Control on hospitals infrastructure is the liability of provincial health managers. Hospitals are supervised based on a control scheme. Although supervision of hospitals did not have a significant role in past practices, today it is requested by hospital managers and employees since it is closely linked to contribution payment.  In this context, various factors such as physical condition, personnel, management, equipment, device, information processing infrastructure and environment at a hospital are assessed first. Thus, problems at that hospital are detected and provincial administrators come to know these problems. The said supervision also enables to measure the quality of hospital infrastructure and inputs which are health service performance criteria. On the other hand, it could be criticized because of not having recording system for sufficient number of qualified and trained personnel, and taking on the information systems superficially. However, it should be kept in mind that what we try to achieve is to make performance evaluation which is applicable in conditions at public hospitals.    
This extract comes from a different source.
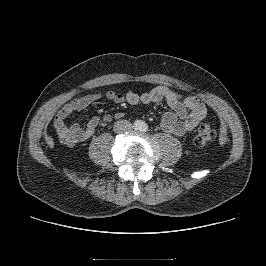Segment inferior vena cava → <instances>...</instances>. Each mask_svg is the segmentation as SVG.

d) Measurement of Patient Satisfaction

Questionnaires were developed to measure the level of satisfaction for patients and their families. Two sets of questionnaires and questionnaire principles were developed for in-patient and out-patient health care receivers. Thus, not only patients but also their families were covered in the process of health service performance measurement. As known, patient satisfaction is one of the most important instruments of competitive systems, and the most tangible evidence in health sector is patient satisfaction and happiness. All parties and shareholders in health sector agree upon that patient satisfaction should be taken into consideration as the performance evaluation criteria. That is why hospitals were encouraged to conduct these questionnaires in the beginning. By this way, corporate capacity could be developed. It will become much more useful once it is conducted by independent agencies out of these institutions.   

Through such practices, quality criteria evaluation and questionnaire conduct units have been set up at all hospitals and the concept of health services quality has been introduced to all managers at public hospitals.
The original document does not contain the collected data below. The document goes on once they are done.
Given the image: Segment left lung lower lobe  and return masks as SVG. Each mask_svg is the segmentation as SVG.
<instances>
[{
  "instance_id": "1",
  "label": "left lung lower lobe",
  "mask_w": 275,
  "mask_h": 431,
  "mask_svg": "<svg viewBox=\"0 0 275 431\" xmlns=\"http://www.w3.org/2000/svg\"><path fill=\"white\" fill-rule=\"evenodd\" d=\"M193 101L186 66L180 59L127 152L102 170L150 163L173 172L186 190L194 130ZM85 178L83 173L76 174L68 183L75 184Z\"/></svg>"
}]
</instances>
3- Progress in Measurement of Performance

As we all know, various performance criteria are discussed to ensure productivity and quality in health care services. Compliance with a well-defined health care services delivery of higher quality, meeting the norms defined in relation to the utilization of infrastructure,  human resources and material supply (input), achieving a better level of health (output) and making service receivers happy are the main pillars of these criteria.  

If we assess current practices with respect to performance criteria at health care services, we could say that these criteria are tried to be utilized even with limits. Practices regarding the measurement of patient satisfaction and infrastructure are relatively more tangible. Measurement of the process, however, is limited and measurement of outputs is not available for now. Further studies are required to measure clinical process and outputs, on the other hand. Encouraging and facilitating such efforts will pave the way for studies in the future.

It should be kept in mind that functioning of the output-based performance measurement is still under debate although it is agreed in theory. We also know that it is difficult to determine the power of data, which constitutes the background of a well clinical practice in process analysis. As discussed above, gaps occur while evaluating evidence-based nature of a well clinical practice and these gaps are usually filled with subjective judgments. Thus, it should not be forgotten that the subjects, which seem like defects or shortcomings, are very controversial ones under hot debates, in fact.